→ Extracted data:

# # # # #

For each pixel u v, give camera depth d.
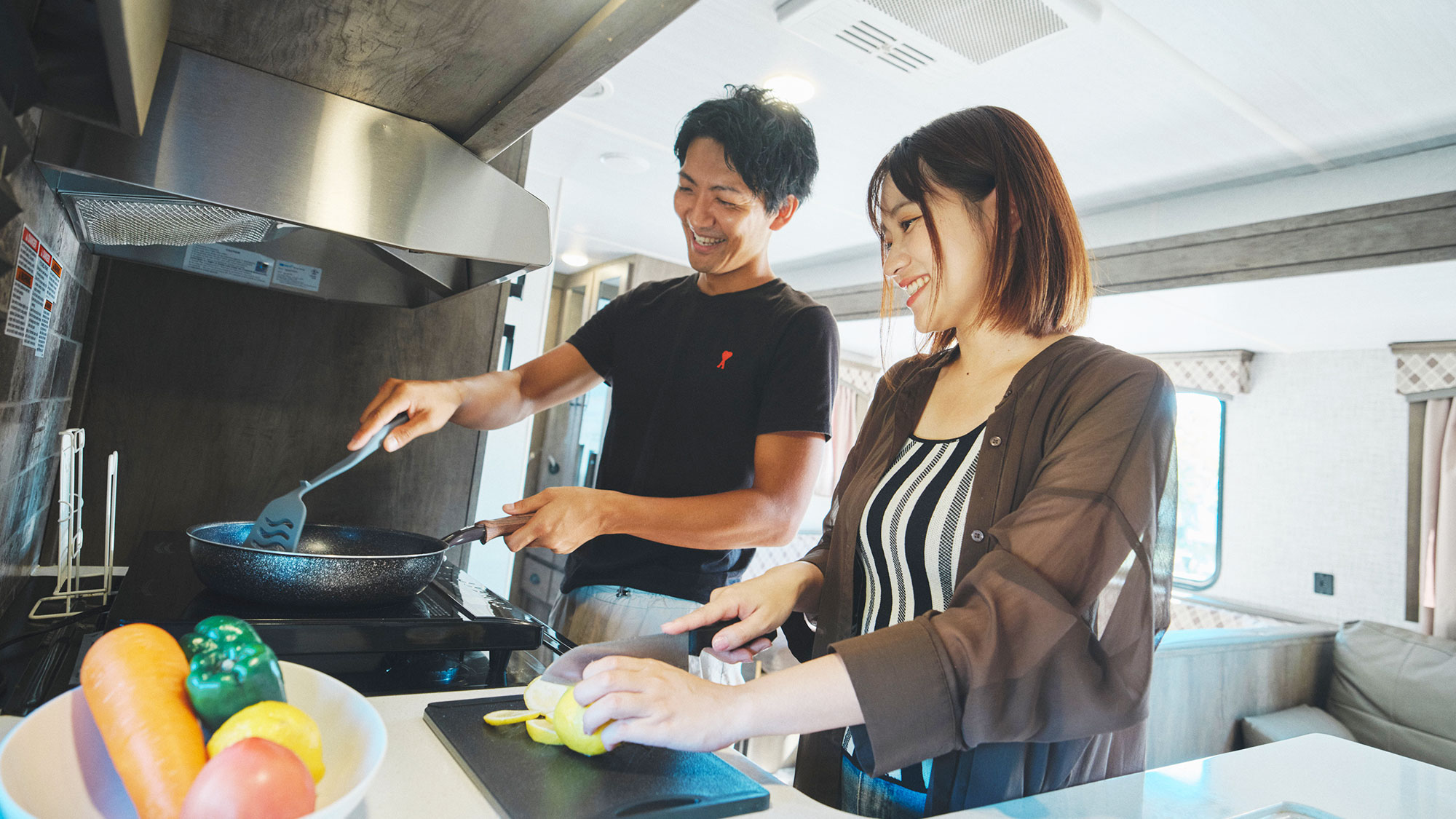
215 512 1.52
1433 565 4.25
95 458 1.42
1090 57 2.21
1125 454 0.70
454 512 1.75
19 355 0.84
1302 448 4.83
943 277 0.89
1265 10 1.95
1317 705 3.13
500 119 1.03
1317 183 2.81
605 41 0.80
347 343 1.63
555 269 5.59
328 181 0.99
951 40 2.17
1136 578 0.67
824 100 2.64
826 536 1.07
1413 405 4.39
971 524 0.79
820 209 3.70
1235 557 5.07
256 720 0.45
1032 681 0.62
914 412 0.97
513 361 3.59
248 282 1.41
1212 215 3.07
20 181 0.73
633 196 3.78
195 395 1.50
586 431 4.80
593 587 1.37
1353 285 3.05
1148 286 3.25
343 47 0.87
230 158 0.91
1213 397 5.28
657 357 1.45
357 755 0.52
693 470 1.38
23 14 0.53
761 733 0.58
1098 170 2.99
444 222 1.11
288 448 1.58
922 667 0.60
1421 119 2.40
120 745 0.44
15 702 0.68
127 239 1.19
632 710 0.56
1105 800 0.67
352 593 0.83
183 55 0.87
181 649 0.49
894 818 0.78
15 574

# # # # #

→ Exercise:
What are the lines from the one containing "20 181 0.73" through the end of the material? Reproduce them exactly, both ends included, with nothing added.

→ Response to this exercise:
20 181 0.73
633 196 3.78
195 395 1.50
586 431 4.80
593 587 1.37
1353 285 3.05
1148 286 3.25
343 47 0.87
230 158 0.91
1213 397 5.28
657 357 1.45
357 755 0.52
693 470 1.38
23 14 0.53
761 733 0.58
1098 170 2.99
444 222 1.11
288 448 1.58
922 667 0.60
1421 119 2.40
120 745 0.44
15 702 0.68
127 239 1.19
632 710 0.56
1105 800 0.67
352 593 0.83
183 55 0.87
181 649 0.49
894 818 0.78
15 574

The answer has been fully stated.